The duration of the trading halts are then determined by the time of day and extent of the decline. Trading in all stocks on the exchange will halt for the time periods specified below (all times are eastern):
Level 1 Halt
In the event of a 1,350-point decline in the DJIA (10%),
Before 2:00 p.m. Trading halts for one (1) hour
Between 2:00 p.m. and 2:30 p.m. Trading halts for 30 minutes
After 2:30 p.m. No trading halt
Level 2 Halt
In the event of a 2,700-point decline in the DJIA (20%),
Before 1:00 p.m. Trading halts for two (2) hours
Between 1:00 p.m. and 2:00 p.m. Trading halts for one (1) hour
After 2:00 p.m. MARKET CLOSES for remainder of session
Level 3 Halt
In the event of a 4,050-point decline in the DJIA (30%),
Regardless of time of day MARKET CLOSES for remainder of session
Program Trading Collar Levels for Third-Quarter 2007
The NYSE also has circuit breakers, called "program trading collars", that limit index arbitrage trading. These collars are used to reduce market volatility and promote investor confidence. NOTE: Effective Oct. 1, 2005, the NYSE Composite Index (ILX symbol .NYA) was adopted to calculate limitations on index arbitrage trading and no longer uses the DJIA to calculate these limits.
In the third-quarter 2007, trading collars will be implemented as follows:
- A decline in the NYA of 190 points or more will require all index-arbitrage sell orders of the S&P 500 stocks to be stabilizing, or sell plus, for the remainder of the day, unless on the same trading day, the NYA advances 90 points or less below its previous day's close.
- An advance in the NYA of 190 points or more will require all index-arbitrage buy orders of the S&P 500 stocks to be stabilizing, or buy minus, for the remainder of the day, unless the NYA retreats to 90 points or less above its previous day's close.

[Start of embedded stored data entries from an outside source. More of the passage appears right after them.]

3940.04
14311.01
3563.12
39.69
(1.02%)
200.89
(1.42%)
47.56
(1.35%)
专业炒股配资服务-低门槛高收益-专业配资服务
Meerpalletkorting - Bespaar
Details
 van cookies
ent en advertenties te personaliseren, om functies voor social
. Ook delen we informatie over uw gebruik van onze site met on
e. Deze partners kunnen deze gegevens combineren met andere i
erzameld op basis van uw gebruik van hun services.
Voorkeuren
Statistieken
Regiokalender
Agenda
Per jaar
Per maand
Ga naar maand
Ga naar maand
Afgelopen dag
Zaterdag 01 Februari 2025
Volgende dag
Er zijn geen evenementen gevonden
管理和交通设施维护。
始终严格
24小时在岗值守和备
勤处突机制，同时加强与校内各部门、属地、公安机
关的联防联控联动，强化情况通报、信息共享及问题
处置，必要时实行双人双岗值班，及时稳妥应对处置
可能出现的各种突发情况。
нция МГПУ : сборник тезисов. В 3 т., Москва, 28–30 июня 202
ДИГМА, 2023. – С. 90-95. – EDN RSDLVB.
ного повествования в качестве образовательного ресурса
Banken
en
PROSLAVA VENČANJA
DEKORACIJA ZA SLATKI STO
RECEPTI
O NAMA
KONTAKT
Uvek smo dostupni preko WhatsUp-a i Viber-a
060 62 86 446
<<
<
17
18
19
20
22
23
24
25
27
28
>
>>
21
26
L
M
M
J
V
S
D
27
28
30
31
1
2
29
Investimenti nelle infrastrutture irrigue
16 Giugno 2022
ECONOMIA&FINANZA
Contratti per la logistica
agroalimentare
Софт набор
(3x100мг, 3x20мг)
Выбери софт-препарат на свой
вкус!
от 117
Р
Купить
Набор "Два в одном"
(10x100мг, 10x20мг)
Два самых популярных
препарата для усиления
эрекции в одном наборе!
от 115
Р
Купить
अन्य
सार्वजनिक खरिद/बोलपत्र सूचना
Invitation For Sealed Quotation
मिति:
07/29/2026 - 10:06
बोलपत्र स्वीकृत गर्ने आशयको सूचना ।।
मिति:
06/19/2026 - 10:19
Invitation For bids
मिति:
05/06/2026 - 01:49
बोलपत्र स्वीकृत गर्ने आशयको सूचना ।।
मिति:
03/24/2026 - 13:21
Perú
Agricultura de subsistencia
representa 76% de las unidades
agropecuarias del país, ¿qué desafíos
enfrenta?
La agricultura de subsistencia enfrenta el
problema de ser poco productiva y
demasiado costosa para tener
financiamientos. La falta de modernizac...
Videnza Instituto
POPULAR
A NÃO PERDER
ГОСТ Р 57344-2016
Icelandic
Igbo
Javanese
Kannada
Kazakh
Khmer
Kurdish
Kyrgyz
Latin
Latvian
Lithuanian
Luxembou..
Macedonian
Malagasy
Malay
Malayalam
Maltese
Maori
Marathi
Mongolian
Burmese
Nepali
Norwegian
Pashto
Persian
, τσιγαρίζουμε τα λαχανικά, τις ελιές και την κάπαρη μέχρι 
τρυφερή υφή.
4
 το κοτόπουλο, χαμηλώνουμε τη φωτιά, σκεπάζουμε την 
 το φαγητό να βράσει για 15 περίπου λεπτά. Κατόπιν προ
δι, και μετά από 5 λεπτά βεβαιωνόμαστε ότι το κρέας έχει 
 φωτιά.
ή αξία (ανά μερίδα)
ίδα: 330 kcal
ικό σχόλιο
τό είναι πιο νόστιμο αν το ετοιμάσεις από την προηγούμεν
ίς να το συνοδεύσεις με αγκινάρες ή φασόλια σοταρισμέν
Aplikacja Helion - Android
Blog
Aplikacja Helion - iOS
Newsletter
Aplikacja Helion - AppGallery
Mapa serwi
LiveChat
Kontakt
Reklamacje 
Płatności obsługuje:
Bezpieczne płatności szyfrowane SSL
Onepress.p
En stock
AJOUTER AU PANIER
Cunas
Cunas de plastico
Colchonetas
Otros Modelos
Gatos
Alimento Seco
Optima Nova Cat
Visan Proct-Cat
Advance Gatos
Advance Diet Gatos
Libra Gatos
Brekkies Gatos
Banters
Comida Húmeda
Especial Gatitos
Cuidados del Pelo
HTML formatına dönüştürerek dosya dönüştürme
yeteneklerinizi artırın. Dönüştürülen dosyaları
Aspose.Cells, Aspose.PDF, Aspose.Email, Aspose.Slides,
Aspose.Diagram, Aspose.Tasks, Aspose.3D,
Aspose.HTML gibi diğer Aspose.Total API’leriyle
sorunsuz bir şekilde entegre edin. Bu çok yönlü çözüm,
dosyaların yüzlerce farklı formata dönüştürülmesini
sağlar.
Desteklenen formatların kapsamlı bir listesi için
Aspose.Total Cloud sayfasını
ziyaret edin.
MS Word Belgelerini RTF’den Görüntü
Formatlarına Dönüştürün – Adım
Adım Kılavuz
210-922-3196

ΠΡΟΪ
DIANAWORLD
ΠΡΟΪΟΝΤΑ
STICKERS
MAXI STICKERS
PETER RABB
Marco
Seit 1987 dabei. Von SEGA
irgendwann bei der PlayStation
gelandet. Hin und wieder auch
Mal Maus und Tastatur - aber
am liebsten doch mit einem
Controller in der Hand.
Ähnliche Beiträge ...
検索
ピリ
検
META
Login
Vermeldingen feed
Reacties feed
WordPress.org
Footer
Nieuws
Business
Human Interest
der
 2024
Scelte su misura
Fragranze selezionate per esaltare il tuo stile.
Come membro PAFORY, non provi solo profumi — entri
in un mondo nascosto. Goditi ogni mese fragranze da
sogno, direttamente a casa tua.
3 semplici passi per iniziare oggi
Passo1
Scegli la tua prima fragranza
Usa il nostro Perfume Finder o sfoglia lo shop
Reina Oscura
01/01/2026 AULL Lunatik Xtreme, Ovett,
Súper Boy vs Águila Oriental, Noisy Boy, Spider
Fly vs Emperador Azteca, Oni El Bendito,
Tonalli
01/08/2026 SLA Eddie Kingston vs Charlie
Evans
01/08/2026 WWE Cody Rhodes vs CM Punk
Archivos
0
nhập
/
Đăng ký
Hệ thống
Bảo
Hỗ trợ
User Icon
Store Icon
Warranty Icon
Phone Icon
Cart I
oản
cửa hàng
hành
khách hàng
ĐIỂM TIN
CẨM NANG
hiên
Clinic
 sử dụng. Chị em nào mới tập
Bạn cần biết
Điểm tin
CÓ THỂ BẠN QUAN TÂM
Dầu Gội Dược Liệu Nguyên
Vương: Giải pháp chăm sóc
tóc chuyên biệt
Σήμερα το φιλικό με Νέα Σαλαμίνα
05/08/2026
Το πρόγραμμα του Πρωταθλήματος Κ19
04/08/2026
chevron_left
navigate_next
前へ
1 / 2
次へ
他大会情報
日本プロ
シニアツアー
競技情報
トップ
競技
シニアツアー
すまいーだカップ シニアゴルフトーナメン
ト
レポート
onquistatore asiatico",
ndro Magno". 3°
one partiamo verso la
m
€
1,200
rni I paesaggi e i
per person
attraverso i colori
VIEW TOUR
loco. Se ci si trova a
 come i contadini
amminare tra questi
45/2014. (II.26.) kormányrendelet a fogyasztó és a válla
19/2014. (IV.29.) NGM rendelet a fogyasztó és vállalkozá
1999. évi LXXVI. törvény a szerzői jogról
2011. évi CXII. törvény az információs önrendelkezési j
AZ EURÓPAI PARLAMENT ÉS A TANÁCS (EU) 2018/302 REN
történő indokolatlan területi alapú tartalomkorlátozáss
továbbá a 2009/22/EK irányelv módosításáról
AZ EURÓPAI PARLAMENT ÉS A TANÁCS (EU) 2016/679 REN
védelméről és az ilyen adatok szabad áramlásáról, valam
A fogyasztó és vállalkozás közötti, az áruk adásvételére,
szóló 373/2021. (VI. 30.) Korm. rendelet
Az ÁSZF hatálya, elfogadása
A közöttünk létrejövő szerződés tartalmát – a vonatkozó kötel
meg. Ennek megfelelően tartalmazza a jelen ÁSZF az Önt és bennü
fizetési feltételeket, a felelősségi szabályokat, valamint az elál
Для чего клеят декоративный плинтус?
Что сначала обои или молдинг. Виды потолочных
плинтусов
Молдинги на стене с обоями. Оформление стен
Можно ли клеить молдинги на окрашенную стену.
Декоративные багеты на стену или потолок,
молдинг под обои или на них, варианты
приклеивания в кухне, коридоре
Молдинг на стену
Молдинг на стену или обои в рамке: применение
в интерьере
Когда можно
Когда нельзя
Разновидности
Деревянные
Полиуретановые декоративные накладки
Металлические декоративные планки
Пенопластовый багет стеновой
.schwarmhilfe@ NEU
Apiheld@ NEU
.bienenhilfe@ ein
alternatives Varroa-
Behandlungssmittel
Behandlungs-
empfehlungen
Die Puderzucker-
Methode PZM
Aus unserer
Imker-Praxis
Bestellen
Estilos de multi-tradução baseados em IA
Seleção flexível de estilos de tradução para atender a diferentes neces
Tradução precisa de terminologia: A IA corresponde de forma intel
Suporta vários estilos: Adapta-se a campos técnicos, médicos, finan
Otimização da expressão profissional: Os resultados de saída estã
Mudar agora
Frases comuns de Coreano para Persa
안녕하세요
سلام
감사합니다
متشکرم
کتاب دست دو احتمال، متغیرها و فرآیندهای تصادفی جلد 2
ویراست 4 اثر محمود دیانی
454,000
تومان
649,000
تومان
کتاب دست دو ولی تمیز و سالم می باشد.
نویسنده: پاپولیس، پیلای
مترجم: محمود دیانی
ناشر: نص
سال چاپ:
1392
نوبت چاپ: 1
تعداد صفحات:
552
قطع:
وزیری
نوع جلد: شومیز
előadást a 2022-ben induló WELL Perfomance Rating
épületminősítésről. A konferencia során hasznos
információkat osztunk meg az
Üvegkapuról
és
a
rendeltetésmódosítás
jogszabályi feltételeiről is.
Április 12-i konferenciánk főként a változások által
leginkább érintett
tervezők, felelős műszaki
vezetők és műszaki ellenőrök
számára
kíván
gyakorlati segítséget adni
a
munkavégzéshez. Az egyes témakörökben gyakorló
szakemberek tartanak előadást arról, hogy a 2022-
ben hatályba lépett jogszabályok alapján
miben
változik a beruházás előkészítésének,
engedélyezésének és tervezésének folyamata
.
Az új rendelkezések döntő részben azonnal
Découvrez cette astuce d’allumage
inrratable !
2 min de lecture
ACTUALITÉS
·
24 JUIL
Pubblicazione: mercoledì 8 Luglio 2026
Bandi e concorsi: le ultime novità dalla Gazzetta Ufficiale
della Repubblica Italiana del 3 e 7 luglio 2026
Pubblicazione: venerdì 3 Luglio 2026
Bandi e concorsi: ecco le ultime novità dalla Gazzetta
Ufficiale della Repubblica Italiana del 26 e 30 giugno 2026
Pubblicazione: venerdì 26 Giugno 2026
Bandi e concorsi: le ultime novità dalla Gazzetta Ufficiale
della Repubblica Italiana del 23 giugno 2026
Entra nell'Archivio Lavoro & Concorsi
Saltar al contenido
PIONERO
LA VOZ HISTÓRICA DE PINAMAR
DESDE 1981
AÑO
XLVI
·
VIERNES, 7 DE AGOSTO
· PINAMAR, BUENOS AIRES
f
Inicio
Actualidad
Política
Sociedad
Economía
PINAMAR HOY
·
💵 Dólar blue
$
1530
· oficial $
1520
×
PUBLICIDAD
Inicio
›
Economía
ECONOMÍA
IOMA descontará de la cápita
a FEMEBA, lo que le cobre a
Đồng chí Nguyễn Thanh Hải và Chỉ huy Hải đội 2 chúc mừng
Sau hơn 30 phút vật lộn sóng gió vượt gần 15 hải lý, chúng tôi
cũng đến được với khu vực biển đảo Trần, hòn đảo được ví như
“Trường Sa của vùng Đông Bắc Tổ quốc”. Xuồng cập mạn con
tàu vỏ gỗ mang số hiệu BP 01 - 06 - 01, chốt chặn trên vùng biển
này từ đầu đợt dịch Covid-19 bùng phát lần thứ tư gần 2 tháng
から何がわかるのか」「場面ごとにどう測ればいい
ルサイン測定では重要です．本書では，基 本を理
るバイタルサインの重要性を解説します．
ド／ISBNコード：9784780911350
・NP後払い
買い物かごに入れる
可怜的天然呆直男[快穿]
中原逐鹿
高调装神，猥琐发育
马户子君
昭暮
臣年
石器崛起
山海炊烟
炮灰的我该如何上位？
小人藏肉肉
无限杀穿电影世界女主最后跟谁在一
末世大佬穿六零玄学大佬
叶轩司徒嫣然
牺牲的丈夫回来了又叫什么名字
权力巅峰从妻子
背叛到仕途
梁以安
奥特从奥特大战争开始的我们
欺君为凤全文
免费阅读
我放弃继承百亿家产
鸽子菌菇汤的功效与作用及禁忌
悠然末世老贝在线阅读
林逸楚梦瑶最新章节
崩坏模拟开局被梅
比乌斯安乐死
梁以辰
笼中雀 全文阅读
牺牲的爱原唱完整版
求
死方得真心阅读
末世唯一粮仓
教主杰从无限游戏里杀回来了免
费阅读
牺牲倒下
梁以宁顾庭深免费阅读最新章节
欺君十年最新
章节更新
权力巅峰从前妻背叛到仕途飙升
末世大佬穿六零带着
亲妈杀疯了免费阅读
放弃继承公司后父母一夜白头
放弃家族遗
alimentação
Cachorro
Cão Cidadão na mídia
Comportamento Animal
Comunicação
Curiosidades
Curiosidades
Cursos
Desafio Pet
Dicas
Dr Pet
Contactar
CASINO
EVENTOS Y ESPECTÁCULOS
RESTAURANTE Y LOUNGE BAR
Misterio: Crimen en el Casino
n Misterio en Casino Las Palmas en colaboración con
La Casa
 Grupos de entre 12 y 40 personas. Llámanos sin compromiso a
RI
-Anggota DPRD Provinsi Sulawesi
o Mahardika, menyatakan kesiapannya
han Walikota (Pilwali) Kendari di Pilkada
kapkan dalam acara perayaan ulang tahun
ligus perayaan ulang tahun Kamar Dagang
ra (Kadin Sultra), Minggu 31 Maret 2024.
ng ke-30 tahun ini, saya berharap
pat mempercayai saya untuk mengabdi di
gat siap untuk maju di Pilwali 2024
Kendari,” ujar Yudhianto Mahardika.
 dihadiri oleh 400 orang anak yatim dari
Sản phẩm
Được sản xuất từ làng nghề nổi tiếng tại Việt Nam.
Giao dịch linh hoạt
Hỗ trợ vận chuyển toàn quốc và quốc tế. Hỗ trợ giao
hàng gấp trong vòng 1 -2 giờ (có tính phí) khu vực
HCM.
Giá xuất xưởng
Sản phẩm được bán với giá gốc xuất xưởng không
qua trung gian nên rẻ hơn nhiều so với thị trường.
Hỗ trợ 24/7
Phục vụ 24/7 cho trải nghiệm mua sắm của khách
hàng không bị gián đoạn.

- The restrictions will be re-imposed each time the NYA advances or declines 190 points from its previous day's close.
Rule 80A – In effect each day for any component stock of the S&P 500 Composite, whenever the NYSE Composite advances or declines by an amount greater than or equal to 2% from the prior day's close. The restrictions are removed when the NYSE Composite increases or decreases to 1% or less, calculated pursuant to the rule, from the prior day's close.
If removed, the index arbitrage order entry restrictions will be re-imposed each time the NYSE Composite advances or declines by an amount greater than or equal to 2% from the prior day's close.
For instance, if the NYSE Composite (.NYA) closed at 10,200 the previous day, collars would be implemented with a move up or down by 204 points. For collars to be removed the index would have to move inversely 102 points.
Market Analysis Department
Sources: NYSE.com, Wall St. Journal and Dow Jones
(bold emphasis mine)
The only curbs in place so far would effect program trading. The Dow is a LONG way from 10% down.